Terrorists might, in theory, try to recruit insiders. But even if they
succeeded, the degree of damage they could cause would still be
limited. Most worst-case scenarios (particularly those put forth by
government) presuppose that no human beings are keeping watch to
intervene if something goes wrong. But especially in the case of
electrical power grids, oil and gas utilities, and communications
companies, this is simply untrue. Such systems get hit all the time by
hurricanes, floods, or tornadoes, and company employees are well
rehearsed in handling the fallout. This is equally true when the
trouble stems from human action. Two years ago in California, energy
companies like Enron and El Paso Corp. conspired to cause power
shortages that led to brownouts and blackouts--the same effects
cyberterrorists would wreak. As Smith points out, "There were no
newspaper reports of people dying as a result of the blackouts. No one
lost their mind." The state suffered only minor (if demoralizing)  
inconvenience.

But perhaps the best indicator of what is realistic came last July
when the U.S. Naval War College contracted with a research group to
simulate a massive attack on the nation's information infrastructure.  
Government hackers and security analysts gathered in Newport, R.I.,
for a war game dubbed "Digital Pearl Harbor." The result? The hackers
failed to crash the Internet, though they did cause serious sporadic
damage. But, according to a CNet.com report, officials concluded that
terrorists hoping to stage such an attack "would require a syndicate
with significant resources, including $200 million, country-level
intelligence and five years of preparation time."


Hack Attack

Despite all the media alarm about terrorists poised on the verge of
cyberattack, intelligence suggests that they're doing no more than
emailing and surfing for potential targets. When U.S. troops recovered
al Qaeda laptops in Afghanistan, officials were surprised to find its
members more technologically adept than previously believed. They
discovered structural and engineering software, electronic models of a
dam, and information on computerized water systems, nuclear power
plants, and U.S. and European stadiums. But nothing suggested they
were planning cyberattacks, only that they were using the Internet to
communicate and coordinate physical attacks. "There doesn't seem to be
any evidence that the people we know as terrorists like to do
cyberterrorism," says Libicki. Indeed, in a July report to the Senate
Governmental Affairs Committee detailing the threats detected to
critical infrastructure, the General Accounting Office noted "to date
none of the traditional terrorist groups such as al Qaeda have used
the Internet to launch a known assault on the U.S.'s infrastructure."  
It is much easier, and almost certainly much deadlier, to strike the
old-fashioned way.

Government computers have been targeted by politically minded hackers,
but these attacks are hardly life threatening. They're typified by
last October's penetration of a Defense Department Web site dedicated
to "Operation Enduring Freedom" and, somewhat incongruously, a Web
server operated by the National Oceanic and Atmospheric Association.  
The organization responsible was called the "al Qaeda Alliance Online"  
and was comprised of groups with names like GForce Pakistan and the
Pakistani Hackerz Club--names that connote a certain adolescent
worship of hip-hop that's a clue to the participants' relative lack of
menace; none turned out to have actual terrorist ties.

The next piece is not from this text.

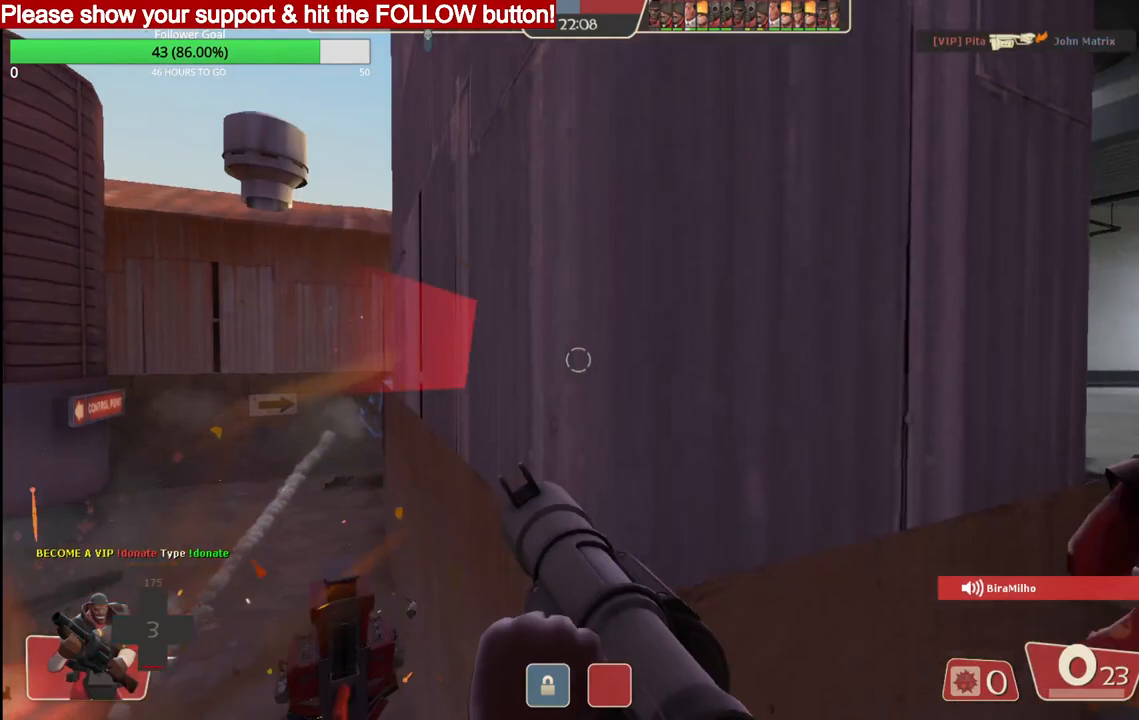
{"dt_ms": 500, "buttons": [], "left_stick": "up-left", "right_stick": "center", "events": [[117, "left_stick", "up-left"]]}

In both cases, the attackers replaced the government sites' home pages
with photos and anti-American text--but that's all they did. Robbed of
this context, as is usually the case with reports of politically
motivated cyberattacks, such manifestations are often presumed to be
much more serious terrorist threats than is warranted. "When somebody
defaces a Web site, it's roughly equivalent to spray painting
something rude on the outside of a building," says James Lewis,
director of technology policy at the Center for Strategic and
International Studies. "It's really just electronic graffiti."


The Gloom Boom

Yet Washington hypes cyberterrorism incessantly. "Cyberterrorism and
cyberattacks are sexy right now. It's novel, original, it captures
people's imagination," says Georgetown's Denning. Indeed, a peculiar
sort of one-upmanship has developed when describing the severity of
the threat. The most popular term, "electronic Pearl Harbor," was
coined in 1991 by an alarmist tech writer named Winn Schwartau to hype
a novel. For a while, in the mid-1990s, "electronic Chernobyl" was in
vogue. Earlier this year, Sen. Charles Schumer (D-N.Y.) warned of a
looming "digital Armageddon." And the Center for Strategic and
International Studies, a Washington think tank, has christened its own
term, "digital Waterloo."

Why all this brooding over so relatively minor a threat? Ignorance is
one reason. Cyberterrorism merges two spheres--terrorism and
technology--that most lawmakers and senior administration officials
don't fully understand and therefore tend to fear, making them
likelier to accede to any measure, if only out of self-preservation.  
Just as tellingly, many are eager to exploit this ignorance. Numerous
technology companies, still reeling from the collapse of the tech
bubble, have recast themselves as innovators crucial to national
security and boosted their Washington presence in an effort to attract
federal dollars. As Ohio State University law professor Peter Swire
explained to Mother Jones, "Many companies that rode the dot-com boom
need to find big new sources of income. One is direct sales to the
federal government; another is federal mandates. If we have a big
federal push for new security spending, that could prop up the sagging
market."

But lately, a third motive has emerged: Stoking fears of
cyberterrorism helps maintain the level of public anxiety about
terrorism generally, which in turn makes it easier for the
administration to pass its agenda.


Profit of Doom

At the center of all this hype is Richard Clarke, special adviser to
the president for cyberspace security, a veteran of four
administrations, and terrorism czar to Bill Clinton. Even though he
was a senior Clinton official, Clarke's legendary bureaucratic skills
saw him through the transition; and when replaced by Gen. Wayne
Downing after September 11, Clarke created for himself the position of
cybersecurity czar and continued heralding the threat of cyberattack.  
Understanding that in Washington attention leads to resources and
power, Clarke quickly raised the issue's profile. "Dick has an ability
to scare the bejesus out of everybody and to make the bureaucracy
jump," says a former colleague. The Bush administration has requested
a 64 percent increase in cybersecurity funds for next year.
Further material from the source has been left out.